→ Problem to solve
Convert the part below that opens with the line containing "Say where the" and closes with the line containing "Answer: on the sightscreen's own left" into a Markdown table with a Row column for the row number and a Line column for the text of each line. Leave out any blank lines.

→ Input for this task
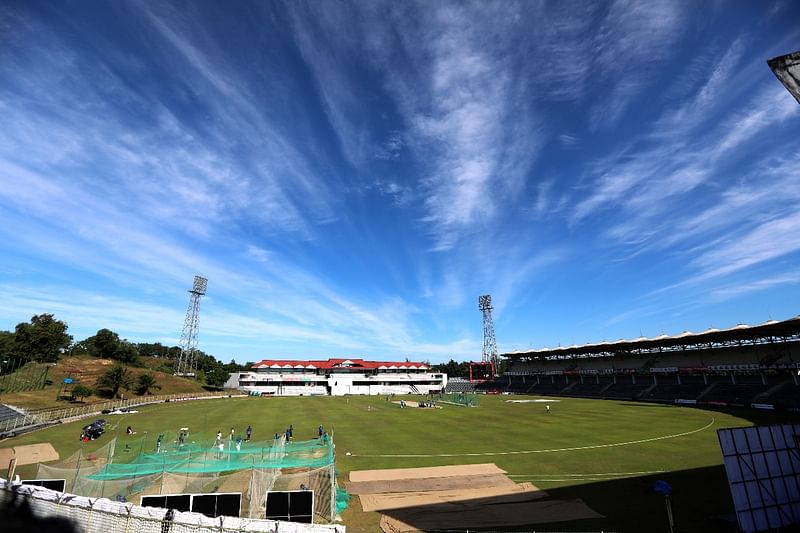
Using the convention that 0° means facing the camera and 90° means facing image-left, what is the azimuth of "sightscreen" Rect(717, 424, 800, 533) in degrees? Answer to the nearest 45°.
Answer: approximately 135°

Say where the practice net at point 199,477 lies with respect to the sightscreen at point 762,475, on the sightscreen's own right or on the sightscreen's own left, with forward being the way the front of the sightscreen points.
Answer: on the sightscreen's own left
==
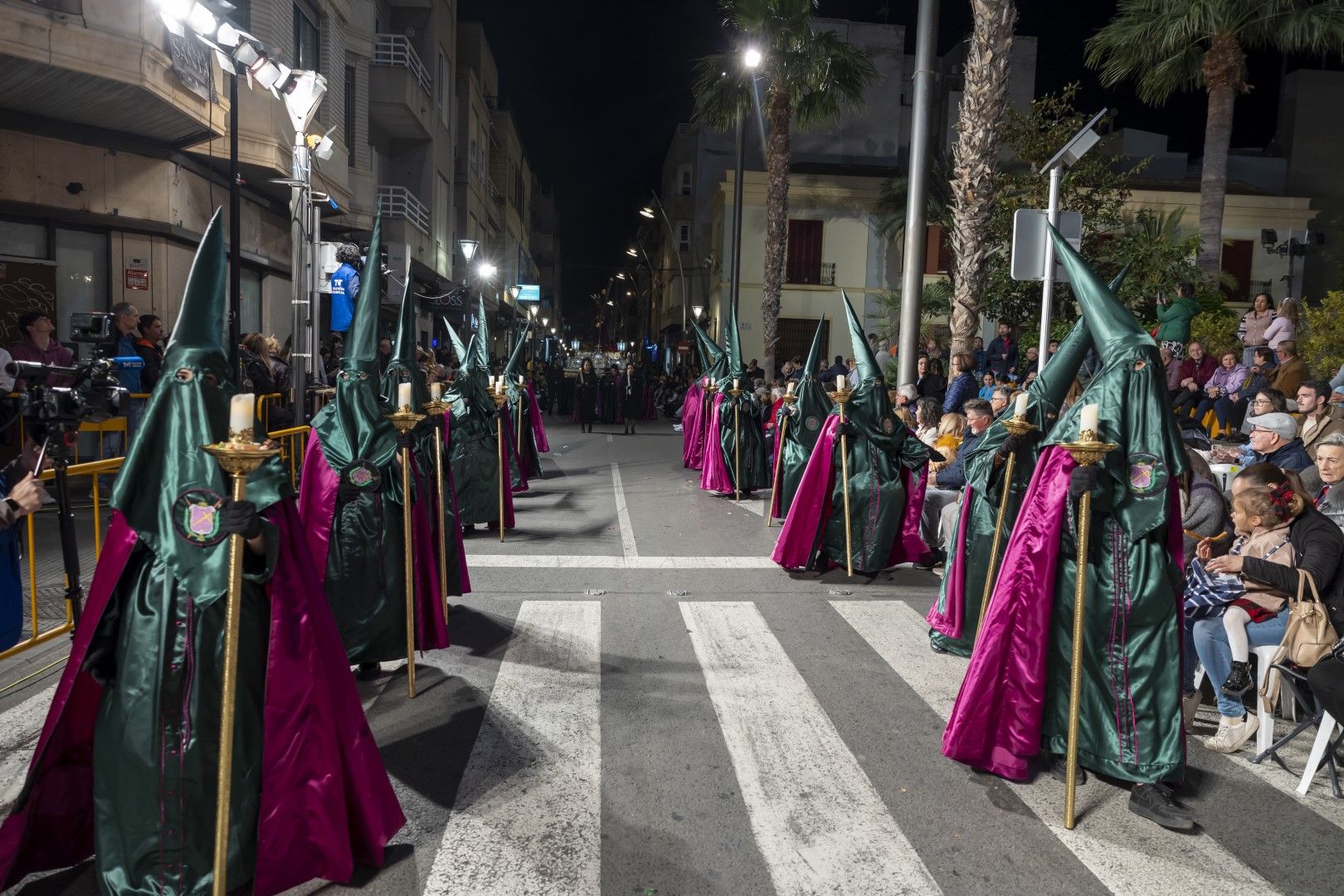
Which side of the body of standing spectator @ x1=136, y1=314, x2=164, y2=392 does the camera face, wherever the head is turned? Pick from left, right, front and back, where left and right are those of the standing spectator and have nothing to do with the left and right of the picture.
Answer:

→ Result for this task
| Row | Line |
|---|---|
| 1 | Say where the practice net at point 199,477 lies with respect to the sightscreen at point 762,475, on the sightscreen's own right or on the sightscreen's own left, with forward being the way the front of the sightscreen points. |
| 2 | Answer: on the sightscreen's own left |